Edouard Philippe devrait tiquer. Invitée sur LCI le 15 juin, la secrétaire d'Etat à l'Economie Agnès Pannier-Runacher n'a semble-t-il pas pris connaissance du projet de réforme des retraites, qui figure pourtant parmi les dossiers les plus importants de l'acte II du quinquennat.
Lors de son annonce devant l'Assemblée nationale, le 12 juin, Edouard Philippe avait fait comprendre que les Français «devaient travailler plus longtemps», en laissant un droit de départ à la retraite à 62 ans, tout en imposant un âge d'équilibre. Probablement établi à 64 ans, celui-ci correspondrait, selon les lectures des discours, au véritable âge de départ à la retraite à taux plein. Le lendemain, la porte-parole du gouvernement Sibeth Ndiaye avait elle aussi assuré que «tout le monde [devait] travailler un peu plus, pour une bonne raison, parce qu'on vi[vait] un peu plus longtemps».
Ainsi, si Agnès Pannier-Runacher a confirmé sur LCI qu'après la mise en place de la future réforme, les Français pourraient partir à 62 ans en retraite, elle n'a toutefois pas réussi à éclaircir la question de l'âge minimum d'un départ à taux plein : «A 63 ans, vous avez une meilleure retraite, à 64 ans vous avez une meilleure retraite, c'est ça l'idée [de la réforme].»
Surprenant les interlocuteurs autour de la table, elle ajoute : «Plus on travaille[ra] longtemps, plus la retraite [sera] élevée.» Interrogée pour savoir si la réforme envisagée reprendra la substance du régime actuel, c'est-à-dire un départ possible à 62 ans en taux plein, si le nombre de trimestres validés est suffisant, Agnès Pannier-Runacher complète : «Si vous partez avant 62 ans, vous aurez une décote c'est normal.»
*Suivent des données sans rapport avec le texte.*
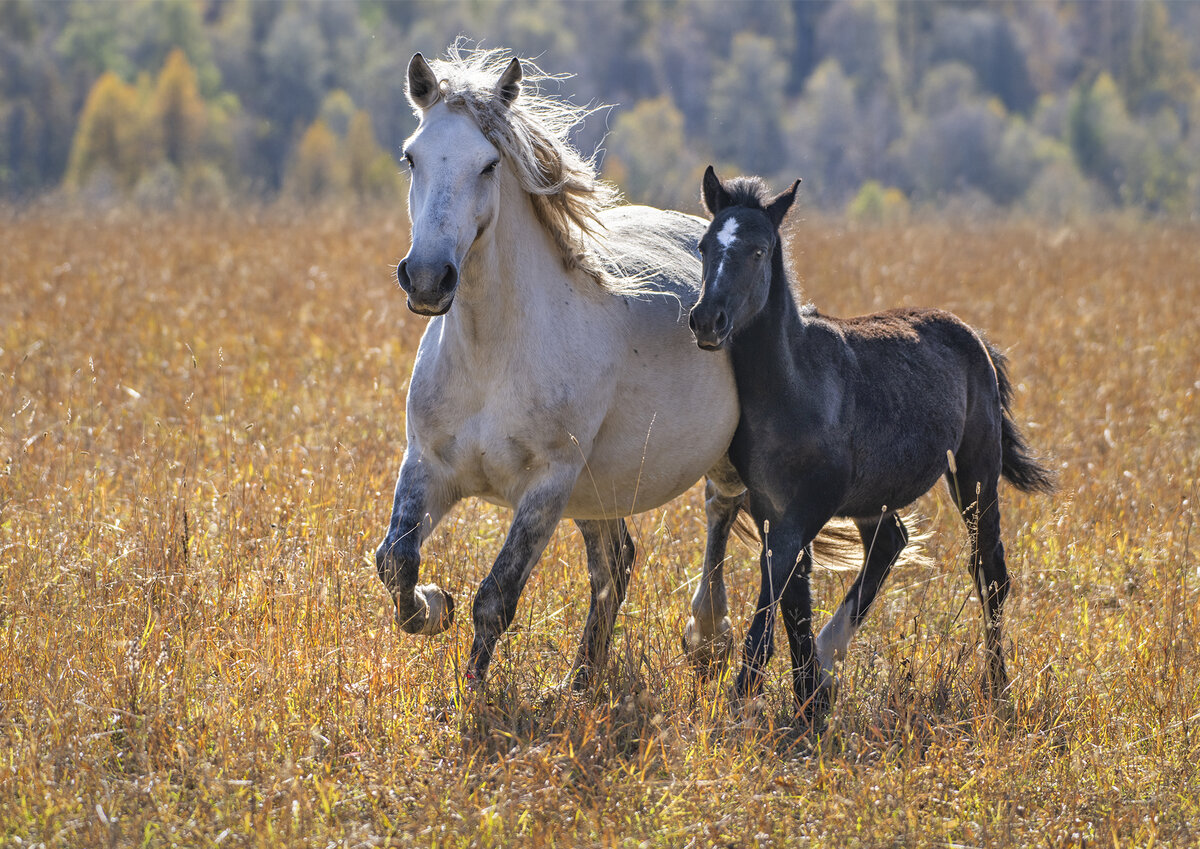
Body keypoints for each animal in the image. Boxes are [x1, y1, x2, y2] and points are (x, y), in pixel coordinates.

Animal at [691, 167, 1056, 724]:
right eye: (706, 244)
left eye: (758, 249)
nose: (706, 320)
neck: (792, 386)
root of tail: (973, 335)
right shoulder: (770, 506)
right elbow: (793, 598)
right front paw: (809, 700)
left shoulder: (808, 507)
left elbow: (774, 603)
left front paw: (748, 701)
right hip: (874, 496)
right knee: (889, 544)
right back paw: (829, 659)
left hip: (975, 470)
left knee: (990, 570)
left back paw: (998, 690)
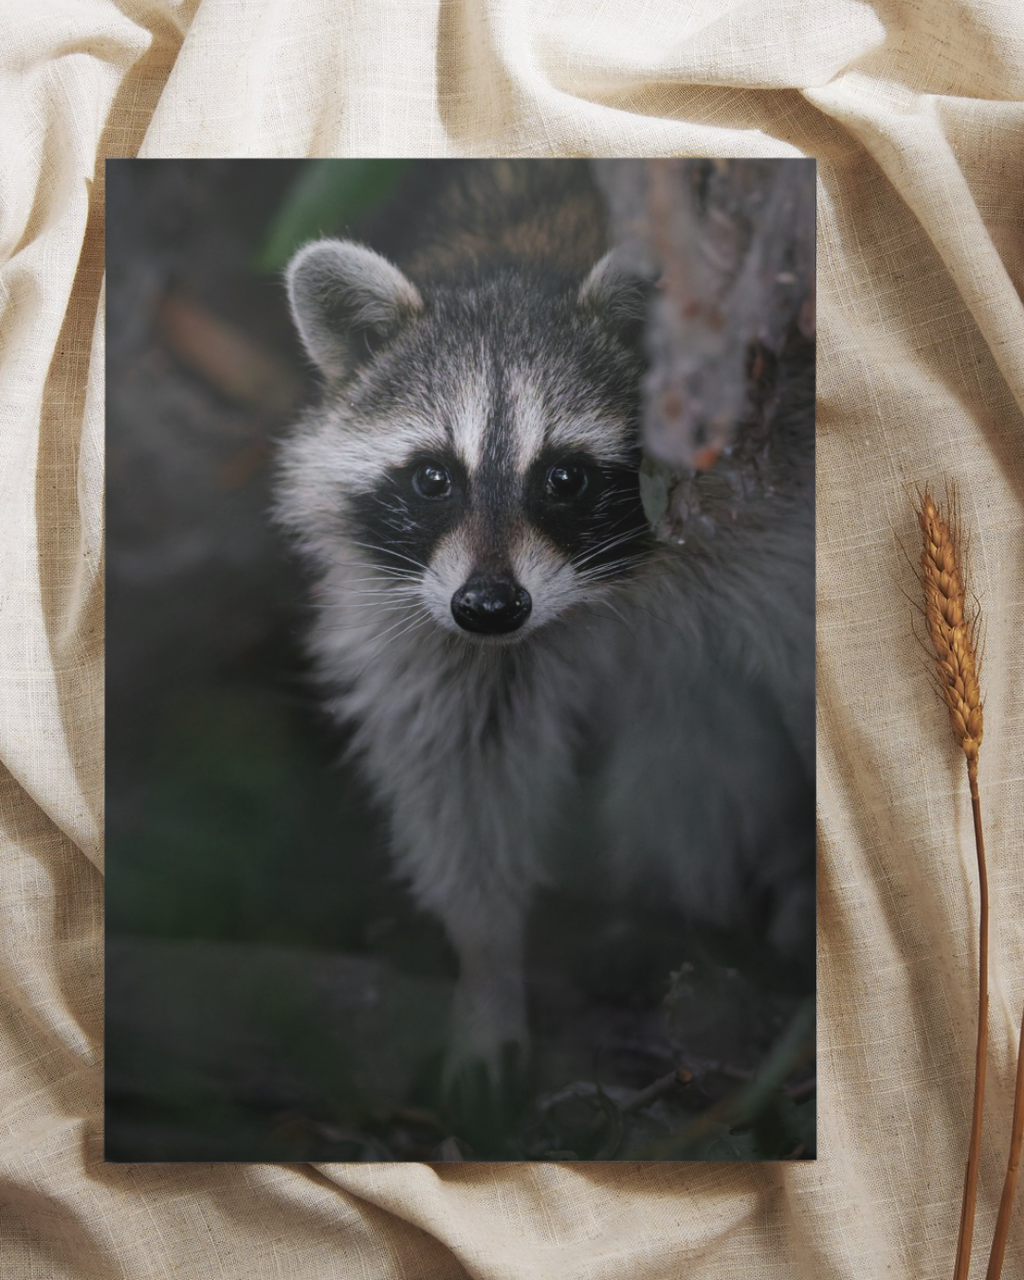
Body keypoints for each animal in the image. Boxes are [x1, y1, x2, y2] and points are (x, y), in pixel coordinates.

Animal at [275, 161, 814, 1103]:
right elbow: (461, 766)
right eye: (432, 479)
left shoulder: (771, 509)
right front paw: (488, 964)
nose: (491, 609)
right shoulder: (422, 616)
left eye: (563, 477)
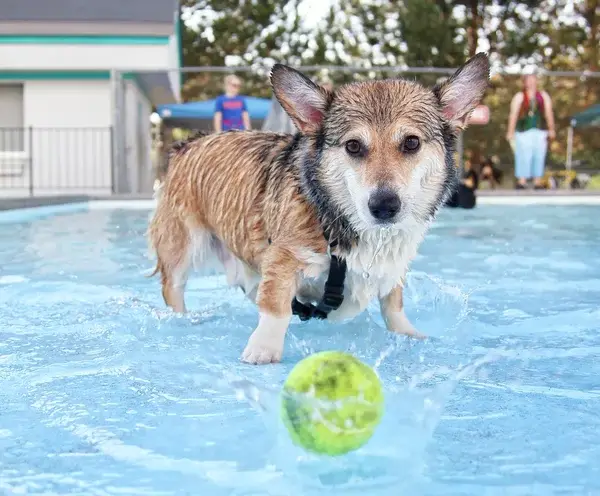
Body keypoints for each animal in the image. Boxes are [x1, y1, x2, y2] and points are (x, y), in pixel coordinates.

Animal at [148, 53, 490, 364]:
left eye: (411, 143)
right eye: (353, 146)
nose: (384, 206)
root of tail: (188, 144)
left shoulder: (393, 268)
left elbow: (393, 305)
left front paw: (407, 333)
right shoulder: (284, 257)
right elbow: (275, 307)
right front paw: (263, 348)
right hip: (181, 250)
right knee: (173, 289)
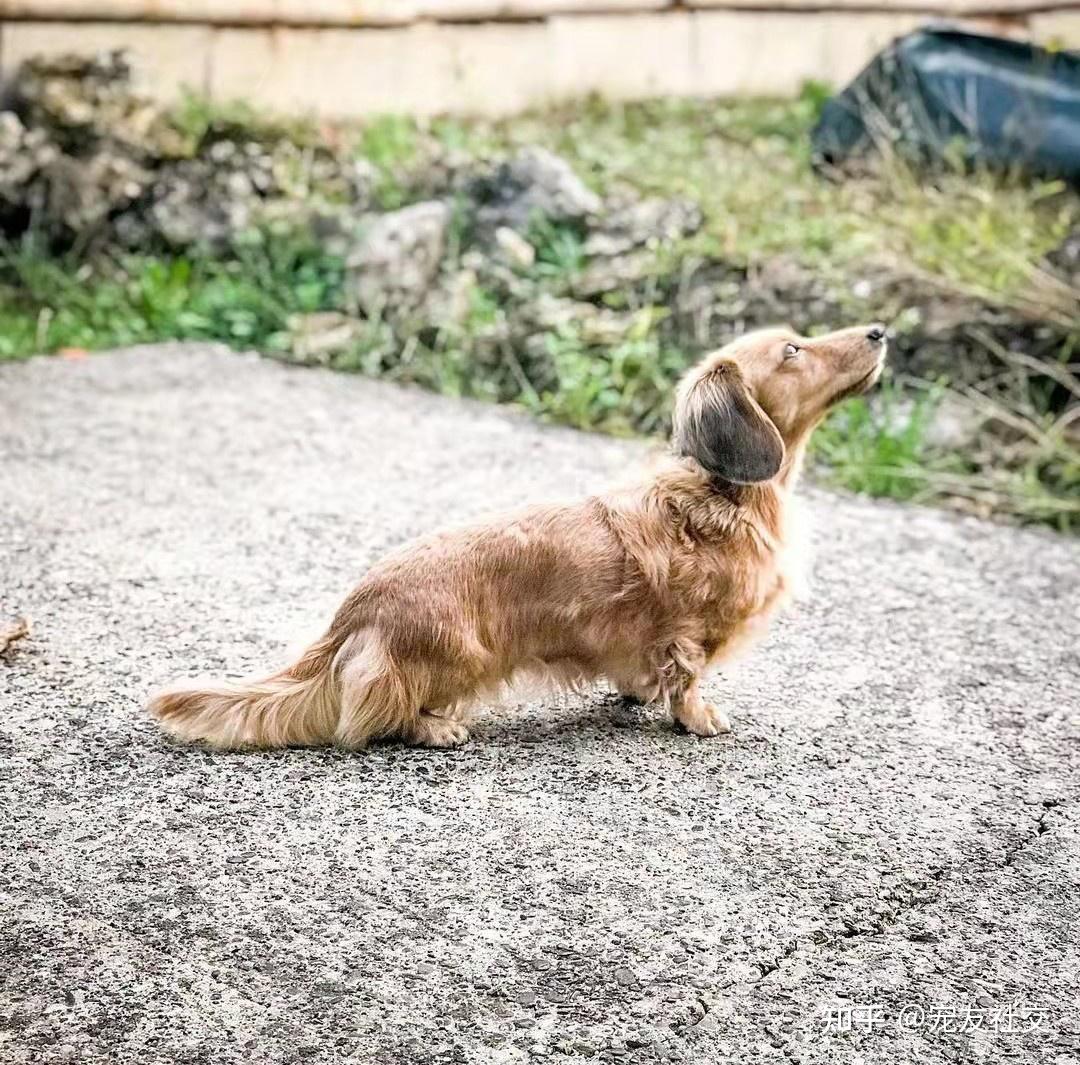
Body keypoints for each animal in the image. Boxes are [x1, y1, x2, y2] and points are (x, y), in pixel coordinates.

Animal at [150, 324, 885, 747]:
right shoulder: (687, 631)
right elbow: (687, 676)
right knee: (367, 717)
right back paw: (435, 728)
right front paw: (696, 717)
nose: (879, 330)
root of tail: (353, 613)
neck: (719, 492)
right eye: (793, 350)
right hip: (460, 657)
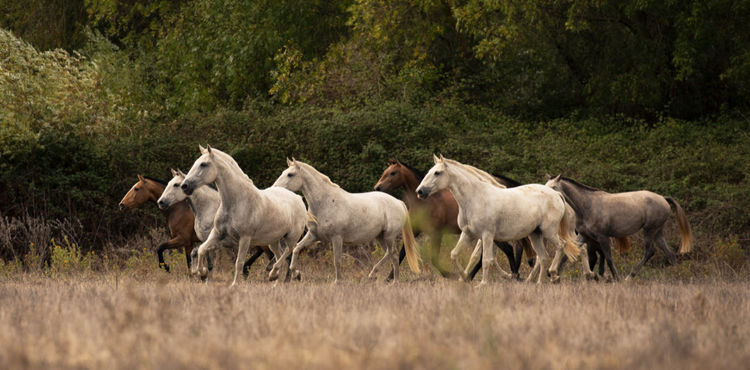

«Non mais si le départ est à 62 ans ?», revient Olivier Mazerolle, journaliste présent autour de la table. «L'objectif c'est de dire [qu'] il faut [...], pour avoir votre retraite à taux plein, arriver a minima jusqu'à 62 ans, [...] c'est la règle de base», justifie-t-elle, en poursuivant : «Si vous travaillez plus, votre contribution et les cotisations retraites, que vous payez en plus, continueront à incrémenter votre retraite.»
«Ce que vous essayez de nous expliquer, c'est que si on part à 62 ans, on ne perdra pas d'argent par rapport au système actuel ?», s'étonne Olivier Mazerolle. «L'objectif est effectivement de ne pas faire perdre d'argent», confirme Agnès Pannier-Runacher, revenant sur le besoin de lisser les 42 régimes différents de retraite. Quelque peu interloqué par les réponses d'Agnès Pannier-Runacher, Olivier Mazerolle revient à la charge : «Pour le régime général, qui est le plus courant, est-ce qu'à 62 ans, on aura, par rapport, à la situation d'aujourd'hui, [...] moins d'argent ou est-ce que ce sera la même somme ?»
«Ca sera la même somme», assure Agnès Pannier-Runacher, qui relève toutefois que la comparaison ne tient pas, puisque la valeur du point évoluera certainement dans les années à venir. Elle n'a néanmoins pas su dire quand et à combien cette valeur serait fixée. Dans la future réforme, un euro cotisé correspondra effectivement à une valeur équivalente pour n'importe quel salarié.
Autre flou : Agnès Pannier-Runacher confirme que la réforme ne concernera «pas les gens qui sont proches de la retraite». «Proche cela veut dire quoi ?», l'interroge alors la journaliste en plateau. La secrétaire d'Etat hésite et répond de manière vague : «En gros, à 5/10 ans [de la retraite], vous n'êtes pas immédiatement concernés.» «Pour ceux qui ont 55 ans, cela ne les concernera pas ?», relance la journaliste. «A priori, non».